100% of all donations (except any online credit card processing fees) will be used to respond to the complete timeline of the disaster management effort: from immediate relief to recovery, and then to reconstruction and rebuilding.

Who will the funds support?

The Disaster Relief Fund will support nonprofit organizations and public entities that have a defined role in short-term and long-term recovery efforts by providing critical services to individuals, families and communities impacted by the disaster.  Each nonprofit or public entity who receives disaster relief funds will be carefully vetted by the Foundation to insure the most effective and efficient use of the monies raised.

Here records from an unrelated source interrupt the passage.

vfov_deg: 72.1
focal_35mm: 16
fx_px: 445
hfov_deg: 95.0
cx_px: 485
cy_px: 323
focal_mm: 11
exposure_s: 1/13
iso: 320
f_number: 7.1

How can I make a donation?

Donations can be made online here. Checks can be mailed to Martinsville Area Community Foundation at P.O. Box 1124, Martinsville, VA  24114. Please designate your gift for “Disaster Relief”.  Donor Advisors may also recommend a grant to the Disaster Relief Fund by submitting a Donor Advised Fund Grant Recommendation Form.  All gifts are tax-deductible.

Types of Gifts

The Foundation has lots of flexibility in serving the needs of donors. We enable you to create an endowment fund using a wide variety of gift techniques, such as those shown. We always encourage you to discuss these ideas with your attorney, accountant or other professional advisor, as this information is not intended as legal advice.

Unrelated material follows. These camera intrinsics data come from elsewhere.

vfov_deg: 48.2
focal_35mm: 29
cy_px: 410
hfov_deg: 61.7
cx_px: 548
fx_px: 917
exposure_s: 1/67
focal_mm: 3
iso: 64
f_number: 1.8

Cash - You may establish a fund through an outright gift of cash. This is a simple and convenient way to give and receive tax advantages.

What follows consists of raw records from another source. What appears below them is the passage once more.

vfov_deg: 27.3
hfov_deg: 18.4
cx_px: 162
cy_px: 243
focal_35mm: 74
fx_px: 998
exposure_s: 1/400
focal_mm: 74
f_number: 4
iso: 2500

Appreciated Securities - Gifts of appreciated securities are particularly attractive to donors. When you transfer ownership of the securities to the Foundation, you avoid capital gain on the appreciation. The Foundation is a public charity, meaning that it qualifies for the best available treatment under current tax laws and offers full market value deductions.

Property - Some donors may also choose to contribute real or tangible property as the initial assets of the fund.

You may start a fund through a bequest in your will. Some donors designate a specific dollar amount or a percentage of their estate. Others simply leave the residue of their estate to the Foundation to create their named fund. Bequests are usually fully-deductible for federal and state tax purposes.

If you have a paid-up life insurance policy that you no longer need for your family's protection, you could consider giving it to the Foundation to establish a fund. Such a gift would qualify for an income tax deduction. If the policy is not fully paid-up, you may continue to pay the premiums and receive tax deductions for the amount of the premiums.

A CRT enables you to provide a lifetime income to yourself, your spouse, or other beneficiary and provide the trust principal to the Foundation at your death. This principal is then used by the Foundation to create a permanent fund named for you or a loved one to forever carry out your charitable wishes.

A CLT enables you to provide current support to the Foundation through annual payments from the trust's income for a period of years. These payments could flow into a permanent endowed fund named for you. Upon the termination of the trust, the principal would go to beneficiaries such as your grandchildren or others.

The Foundation does offer charitable gift annuities. The minimum is $10,000. Please contact us for more information on these life-income vehicles.

For some trustees of private foundations, the demands of administering and making grants from their foundation become burdensome. The assets of the private foundation can be transferred to the public community foundation, and a fund carrying the same name as the private foundation would be set up. The trustee could continue to be involved with the fund as an advisor but without any of the administrative headaches. The fund would also be relieved of excise taxes and most other regulations.